Choice B is incorrect because waiting 24 hours could delay necessary intervention if the fetus is in distress. Choice C is incorrect as ordering an ultrasound may not be the most immediate or necessary action at this point. Choice D is incorrect as calling the healthcare provider immediately may not be necessary if the issue can be resolved by the patient changing her position and trying to stimulate fetal movement first.

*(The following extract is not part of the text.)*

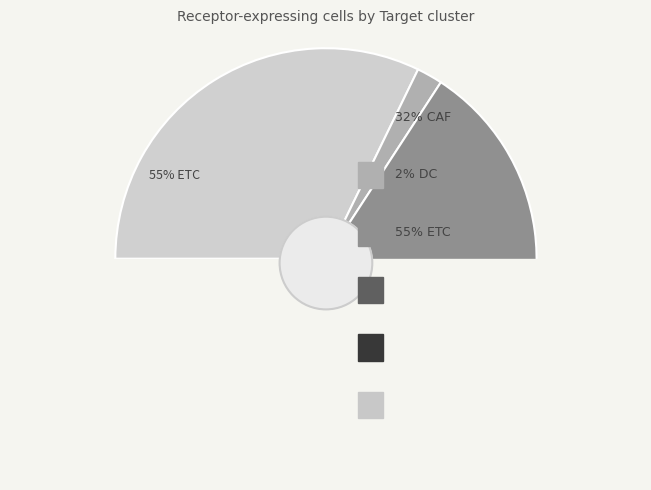

What percentage is NOT represented by DC?

98.0%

A nurse is preparing a laboring person for an epidural. What is the most important intervention before the procedure?
- A. ensure informed consent
- B. assist with proper positioning
- C. check for allergies to anesthesia
- D. educate on wound care
Correct Answer: C
Rationale: The correct answer is C: check for allergies to anesthesia. Before administering an epidural, it is crucial to check for any allergies to anesthesia to prevent potential allergic reactions. This step ensures the safety and well-being of the laboring person. Informed consent (choice A) is important but not the most critical step before an epidural. Proper positioning (choice B) is essential during the procedure but not the top priority before it. Educating on wound care (choice D) is not directly relevant to preparing for an epidural.
A nurse is caring for a pregnant patient who is 30 weeks gestation and is diagnosed with mild preeclampsia. Which of the following should be included in the plan of care?
- A. Administer magnesium sulfate to prevent seizures.
- B. Monitor blood pressure and assess for protein in the urine.
- C. Encourage rest and restricted activity to lower blood pressure.
- D. Perform daily blood glucose monitoring for gestational diabetes.
Correct Answer: B
Rationale: The correct answer is B: Monitor blood pressure and assess for protein in the urine. This is crucial in the care of a pregnant patient with mild preeclampsia at 30 weeks gestation. Monitoring blood pressure helps in assessing the severity of the condition and guiding treatment. Assessing for protein in the urine confirms the diagnosis and helps in monitoring kidney function and overall disease progression.
Explanation of why the other choices are incorrect:
A: Administering magnesium sulfate is typically indicated for severe preeclampsia to prevent seizures, not mild preeclampsia.
C: Encouraging rest and restricted activity can help manage symptoms but is not a primary intervention for mild preeclampsia.
D: Daily blood glucose monitoring is important for gestational diabetes, not specifically for mild preeclampsia.
The school nurse is counseling a group of adolescent girls. What does the nurse explain about sperm ejaculated near the cervix?
- A. They are destroyed by the acidic pH of the vagina.
- B. They survive up to 5 days and can cause pregnancy.
- C. They lose their motility in about 12 hours after intercourse.
- D. They are usually pushed out of the vagina by the muscular action of the vaginal wall.
Correct Answer: B
Rationale: Sperm ejaculated near the cervix can survive up to 5 days and cause pregnancy even before ovulation.